I giornali informano che abbiamo speso 48 euro in meno a testa questo Natale. La Coldiretti dice che abbiamo speso in totale 2,3 miliardi per cenone del 24 e pranzo del 25, di cui ne abbiamo buttato tra i rifiuti oltre un quarto, che è più di mezzo miliardo di euro. E questa sarebbe la crisi.

La notizia della minor spesa viene riferita al negativo, con il corredo della solita classifica: “il peggior Natale dal 2000”. Minori spese in beni voluttuari (dunque cose belle ma anche contraibili, evitabili, senza ledere i bisogni fondamentali), maggiori risorse eventualmente risparmiate per fare altro. A dimostrazione che per vivere basta assai meno di quello che pensiamo e che ci dicono. Ma assai tanto…

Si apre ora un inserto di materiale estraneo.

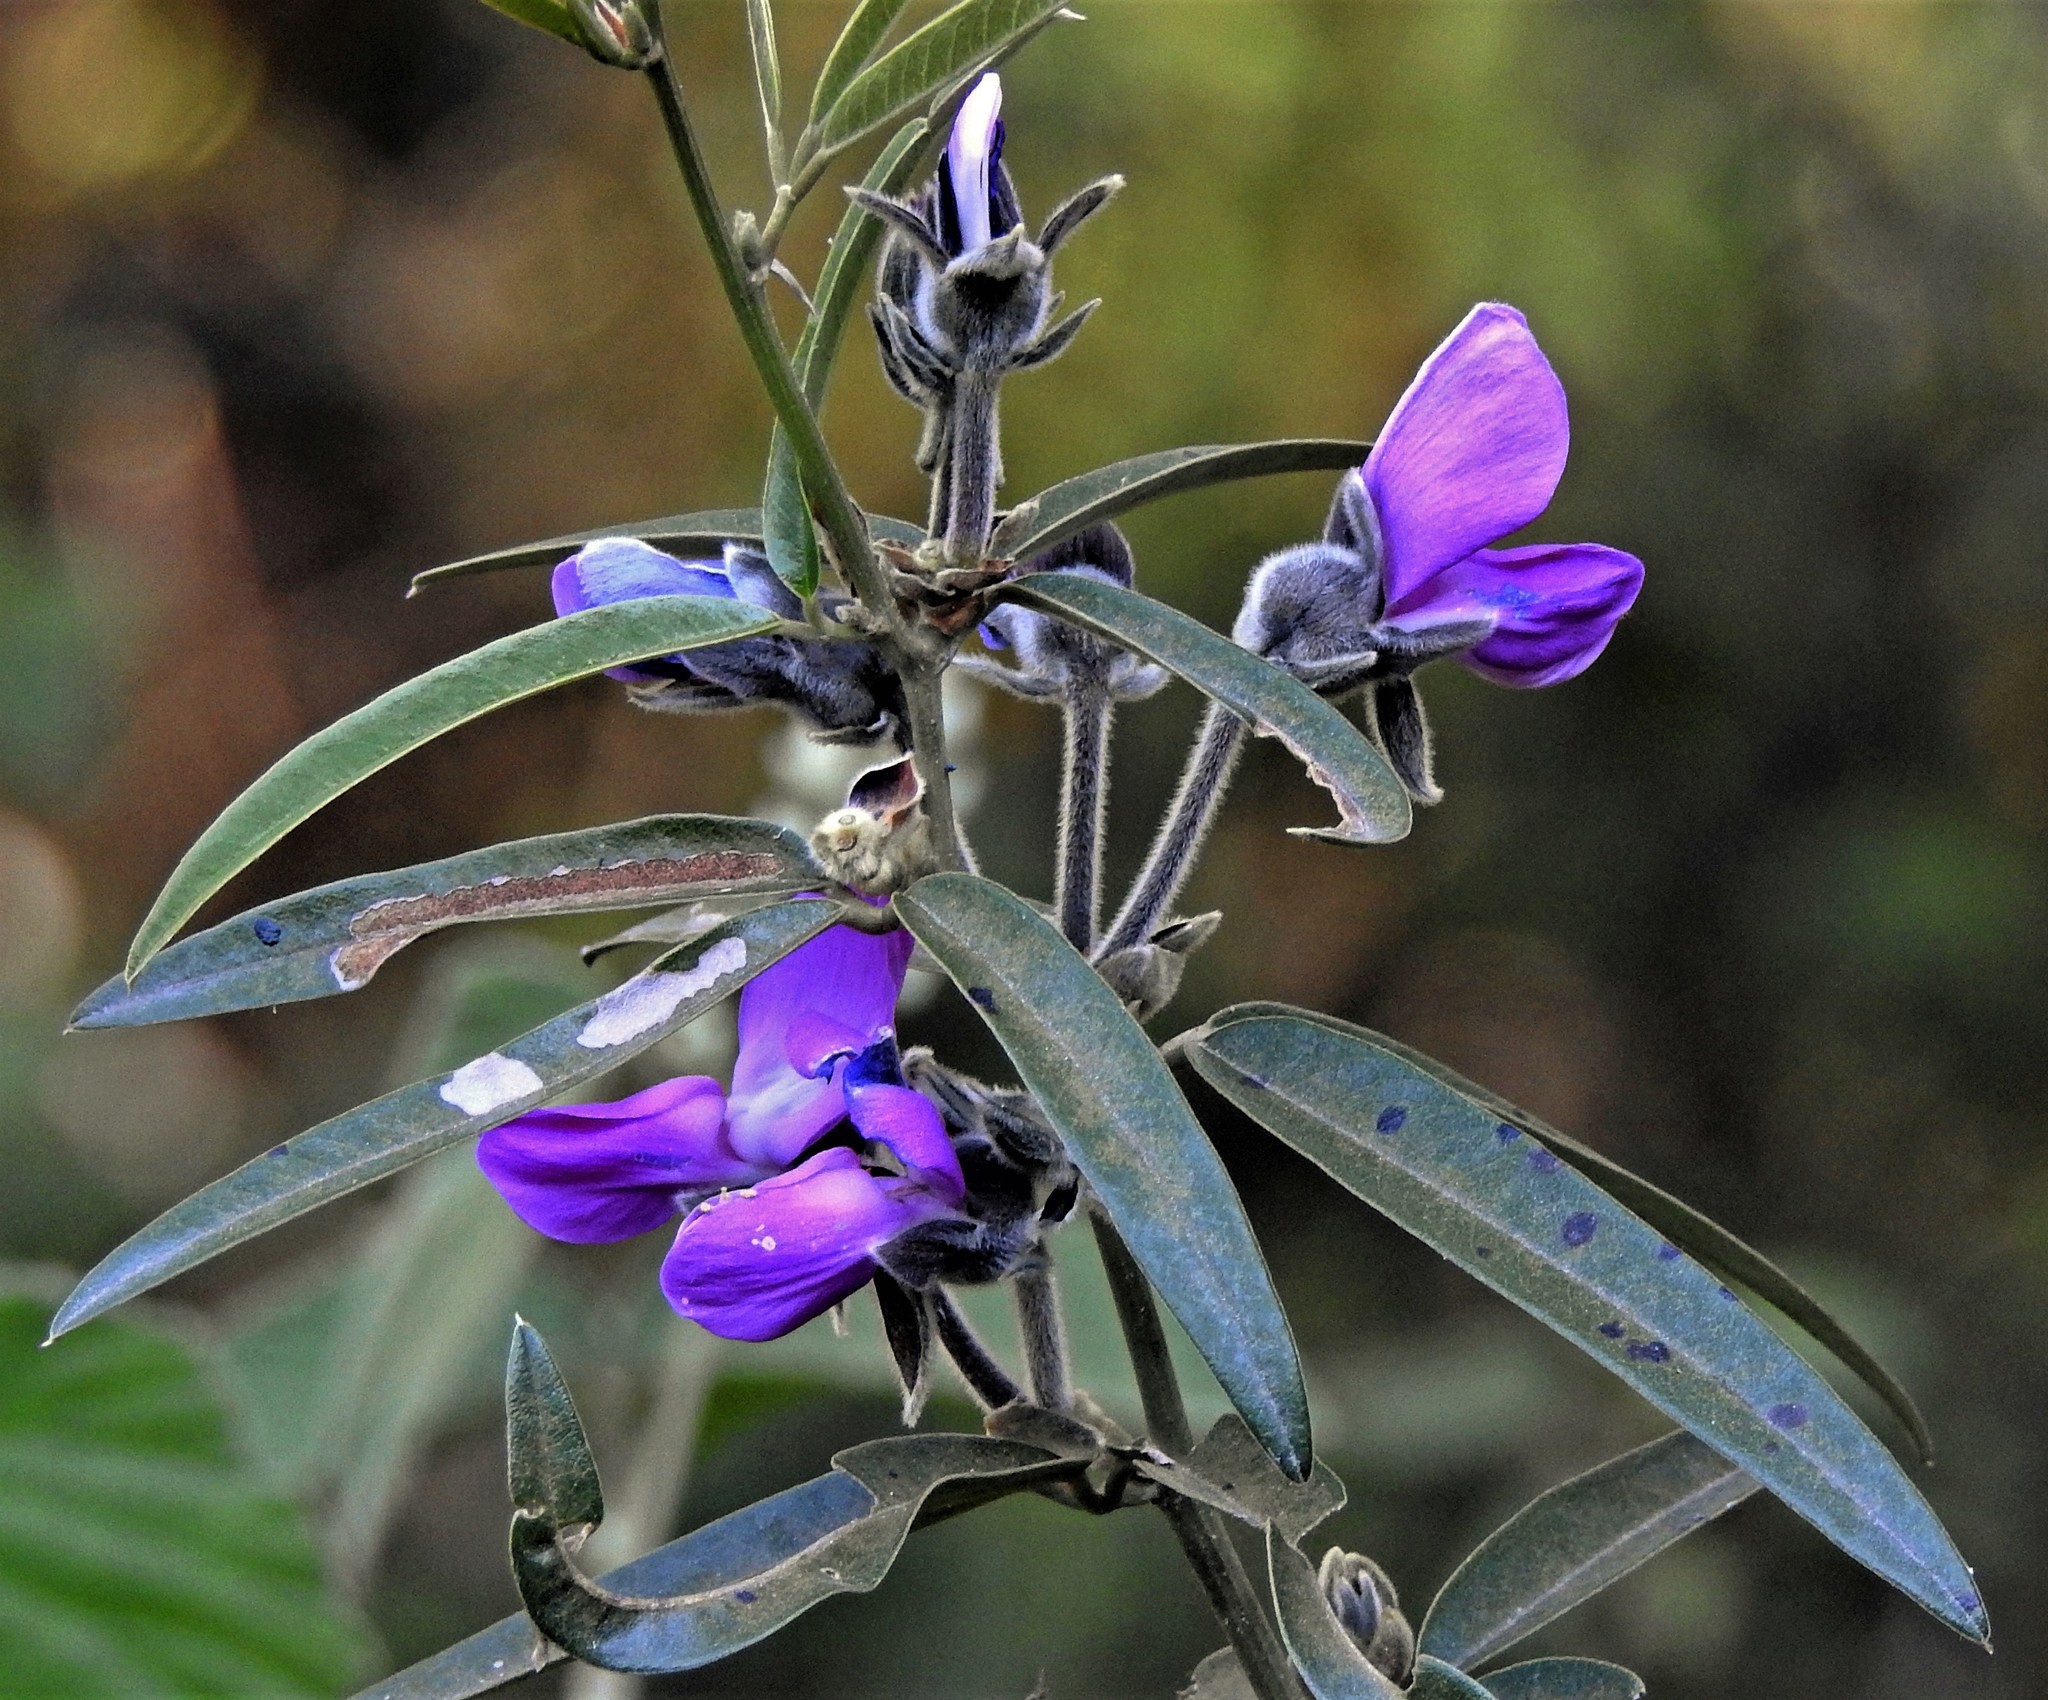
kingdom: Plantae
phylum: Tracheophyta
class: Magnoliopsida
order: Fabales
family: Fabaceae
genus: Nanogalactia
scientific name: Nanogalactia heterophylla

Sarebbe lo stesso parlando di energia elettrica. Basterebbe evitare gli sprechi e agire sulle infinite formule di risparmio (dalle coibentazioni alle accensioni intelligenti etc) e otterremmo numeri da capogiro, cioè il 30% di minori costi energetici secondo le stime di settore. Dato che la spesa energetica del 2011 è stata di 63 miliardi, vuol dire circa 30 miliardi, giustappunto la manovra di Monti. Lo stesso vale per la Difesa, che ci costa 20,3 miliardi (2010) di cui circa 7 miliardi per i soli uffici e servizi di amministrazione. Lo stesso vale per i beni della Chiesa, che in gran parte sfuggono alle tasse. Potremmo continuare, la lista è lunga.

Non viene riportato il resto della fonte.